_QUOTED PASSAGE_

********************

Film Review: Black Hole (2007)

Release Date: 2007 (Internet)
Directed by: Rupert Sanders
Written by: Rupert Sanders, Milo Ross
Based on: Black Hole by Charles Burns
Cast: Chris Marquette, Whitney Able, Diane Gaeta, Noel Fisher, Nate Mooney

11 Minutes

Review:

This was a short film done by Rupert Sanders, who later directed Snow White and the Huntsman and the live action Ghost In the Shell. This was made as a sort of demo to show how he would adapt Charles Burns’ cult classic comic book, Black Hole.

Sanders released this on his website in 2007 but it didn’t even seem to pick up much steam or to be distributed around the web until 2010 or so. I didn’t know of its existence and I was a pretty big fan of the comic.

It’s not a very good adaptation and this only reflects a very small portion of what the story is. It crams a lot of things into a small space but it also does that so subtly that this feels more like a David Lynch mindfuck sequence than something with any sort of narrative or point.

The cinematography is school book Fincher, which everyone and their mother was employing at the time.

The body horror elements feel very Cronenberg and being that I already named three iconic directors, you can probably see that this sort of just borrows from several more accomplished talents and lacks a voice of its own.

********************

_INSTRUCTION A_
List every cast member named in the film review above.
_INSTRUCTION B_
Answer these questions using the film review above:
(i) How long does the short film run?
(ii) Around what year did the film begin to spread around the web?
(iii) Which director's style does the review say the cinematography follows?

_SUPPLIED MATERIAL_

********************

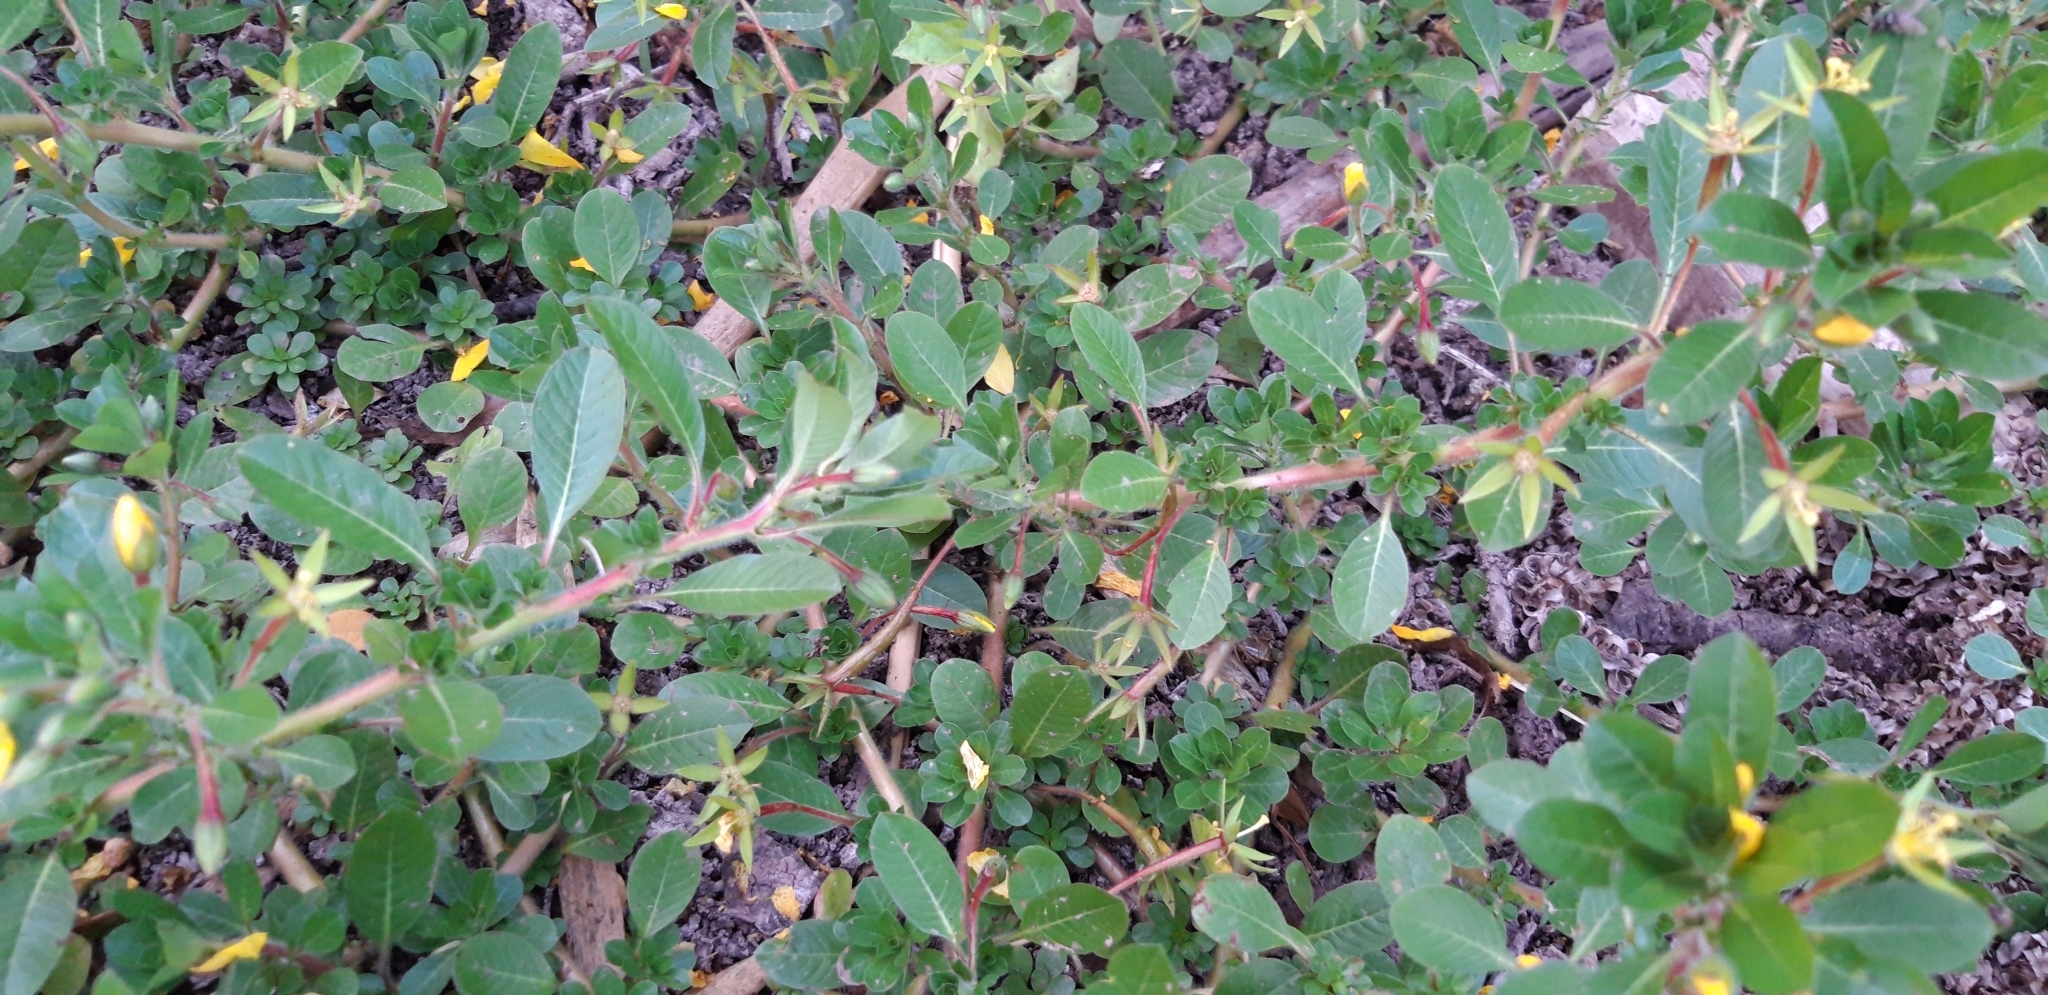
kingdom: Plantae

********************

_FINAL RESULT A_
Chris Marquette, Whitney Able, Diane Gaeta, Noel Fisher, Nate Mooney

_FINAL RESULT B_
(i) 11 minutes
(ii) 2010 or so
(iii) Fincher